Du tableau statistique à la télédétection, rien n’a été omis. Avec cette fois, pour chaque outil une explication convenable, des exemples et une rubrique « comment lire, utiliser ». Simples mais claires, ces pages pourront constituer un véritable pense-bête pour les élèves. Pour les cartes notamment, les auteurs abordent leurs avantages, leurs limites mais aussi les difficultés de lecture.
Enfin, le manuel s’achève sur un glossaire de plus de cinq pages qui sauront sans nul doute apporter une aide précieuse aux élèves.
En conclusion, ce manuel est indubitablement un outil pour apprendre à lire le monde. Il n’est pas, et les auteurs insistent, un manuel pour une classe donnée. Nonobstant, à qui s’adresse-t-il véritablement ? Aux enseignants, aux élèves ?
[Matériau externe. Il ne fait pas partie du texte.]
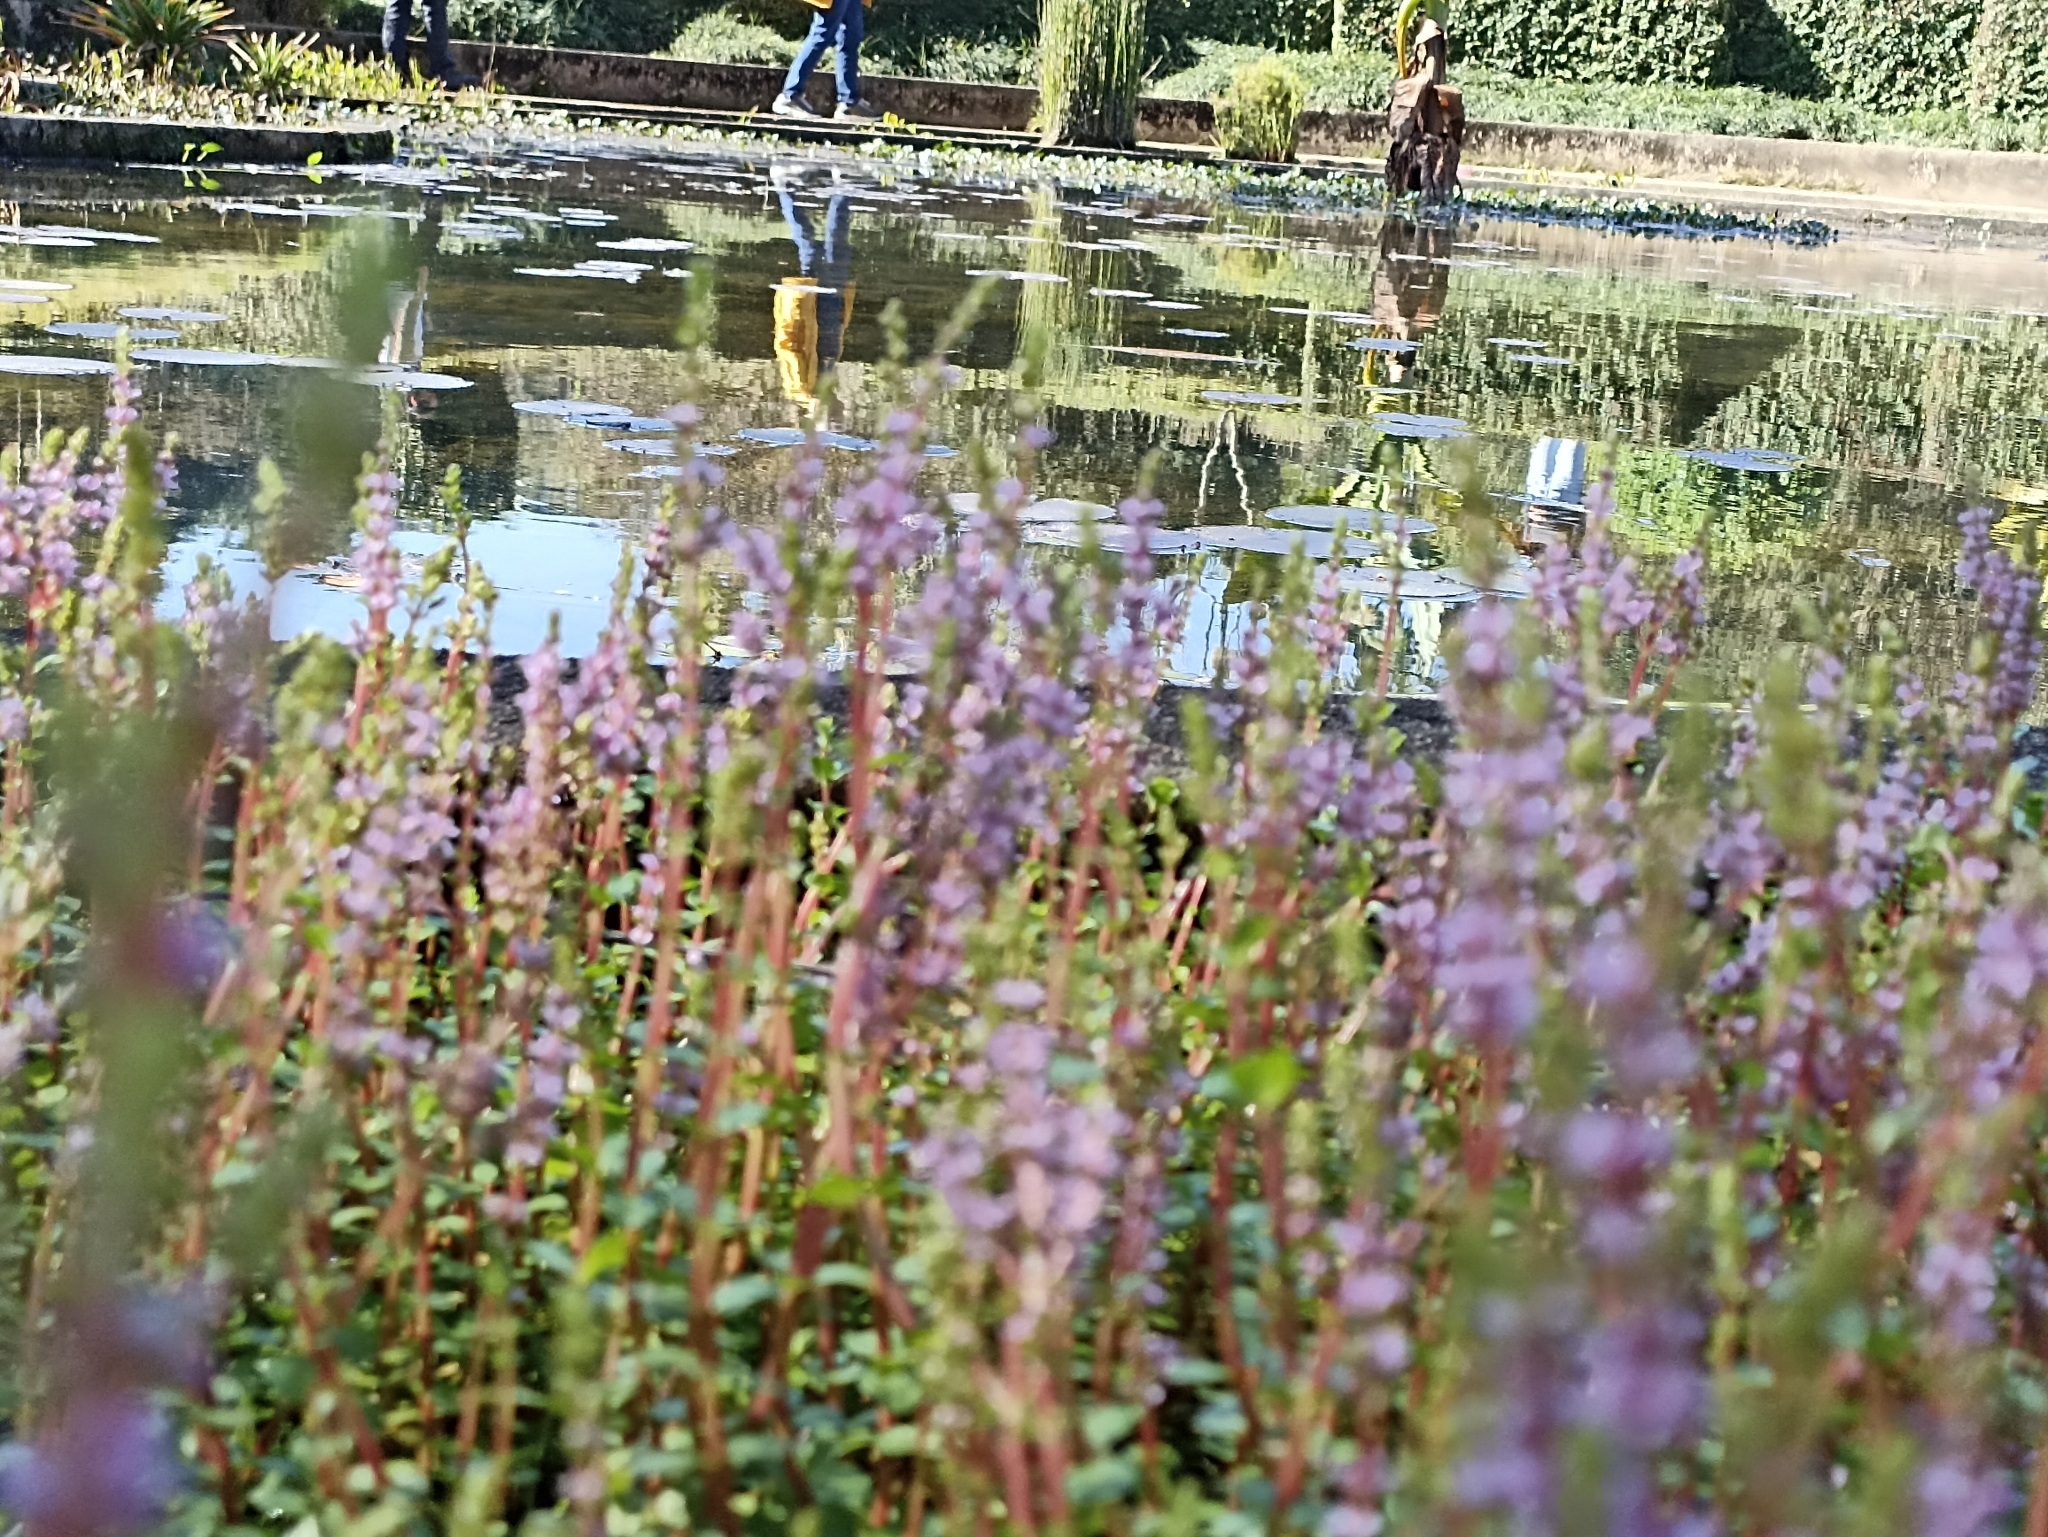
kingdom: Plantae
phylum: Tracheophyta
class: Magnoliopsida
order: Myrtales
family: Lythraceae
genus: Rotala
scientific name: Rotala rotundifolia
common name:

Aux enseignants pour les aider à préparer leurs leçons ? Peut-être. Aux élèves pour compléter un cours, pour rafraîchir leurs connaissances ? Peut-être.
En réalité, après sa lecture, on hésite encore. Il pourra probablement accompagner une scolarité. Mais n’est-il pas en même temps trop ambitieux et trop superficiel ?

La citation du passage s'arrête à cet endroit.